Huh. So why did you come back?
They didn’t like me! He burst out laughing. No, I mean—I’ve lived in New York my whole life. I’ve lived in Spanish Harlem, in Morningside, in the Bronx. This place is home. What am I going to do at this point, go sailing the Martha’s Vineyard? He laughed again, a little uneasily this time. Besides, now that all the white people have finally left New York, you think I’m leaving?
I smiled
You should put on your blog something about how New York belongs to the immigrants, how it was once the first point of entry for foreigners. The history of it, you know?
Chapter 25 Quotes
All of my blood pumps to this pulse […] My sudden rage surprises me.
You have done a tremendous, tremendous job, Michael Reitman says.
I shove Bob and the force pushes him back. Again and again until he topples backward […] I kick him in the ribs, in the stomach, in the groin, in all of his soft parts […] I spit on his face, on his eyes that don’t even blink. The sounds this kicking makes, squelches and crunches, are unreal video-game sounds.
Candace!
I look up. It’s Adam, standing a few feet away. He has appeared out of nowhere. His incredulous expression quickly reassembles, neutralizes into one that’s controlled, authoritative.
Candace. Stop before you do something you regret, Adam says loudly, enunciating every word as if speaking to a child […]

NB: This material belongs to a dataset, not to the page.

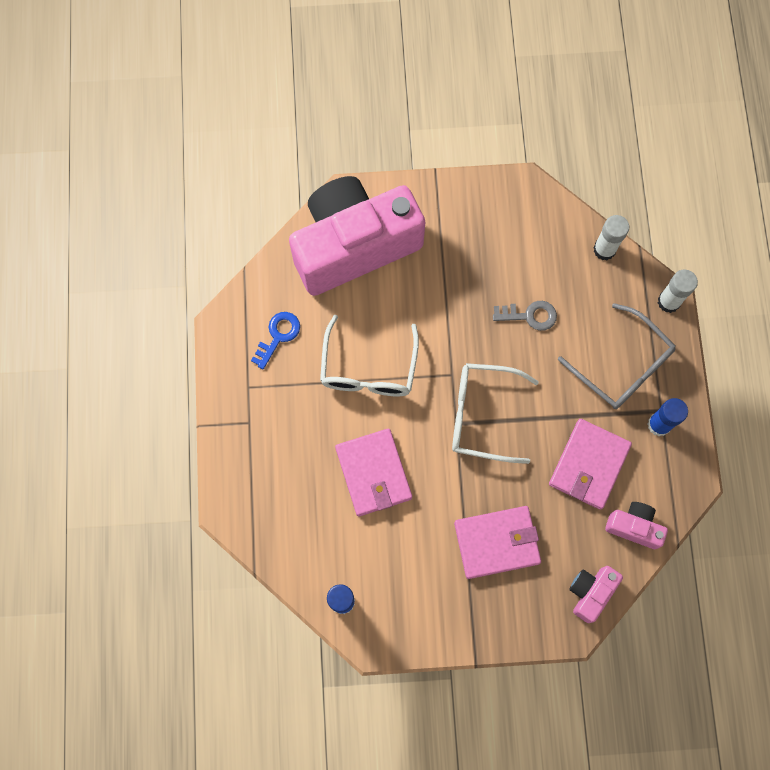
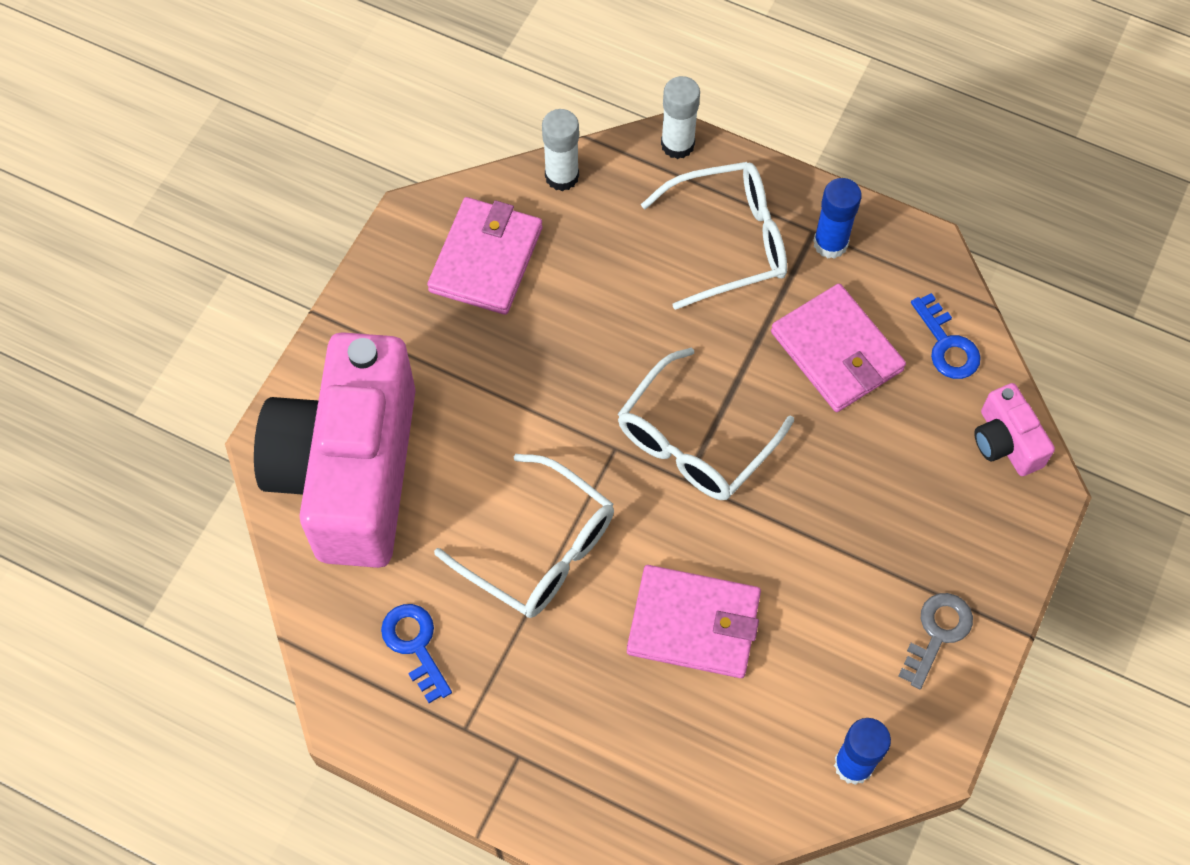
camera: 60 degrees left, 10 degrees down
(497, 542) = (879, 518): pink wallet -> pink wallet (486, 259)
(529, 315) = (593, 310): grey key -> grey key (937, 633)
(622, 366) = (729, 241): grey glasses -> white glasses
(634, 527) = (947, 344): pink camera -> blue key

He must find the words very funny because I hear the sound of trembly, jagged laughing. Except his face hasn’t changed […] Someone is laughing […] This familiar laughter […] It’s me. It’s actually me laughing. I’m laughing because I have never had a personal conversation with Adam in all this time and he is telling me what to do. That’s pretty funny.
Chapter 26 Quotes
To live in a city is to live the life that it was built for, to adapt to its schedule and rhythms, to move within the transit layout made for you during the morning and evening rush, winding through the crowds of fellow commuters. To live in a city is to consume its offerings. To eat at its restaurants. To drink at its bars. To shop at its stores. To pay its sales taxes. To give a dollar to its homeless.
To live in a city is to take part in and to propagate its impossible systems. To wake up. To go to work in the morning, It is also to take pleasure in those systems because, otherwise, who could repeat the same routines, year in, year out?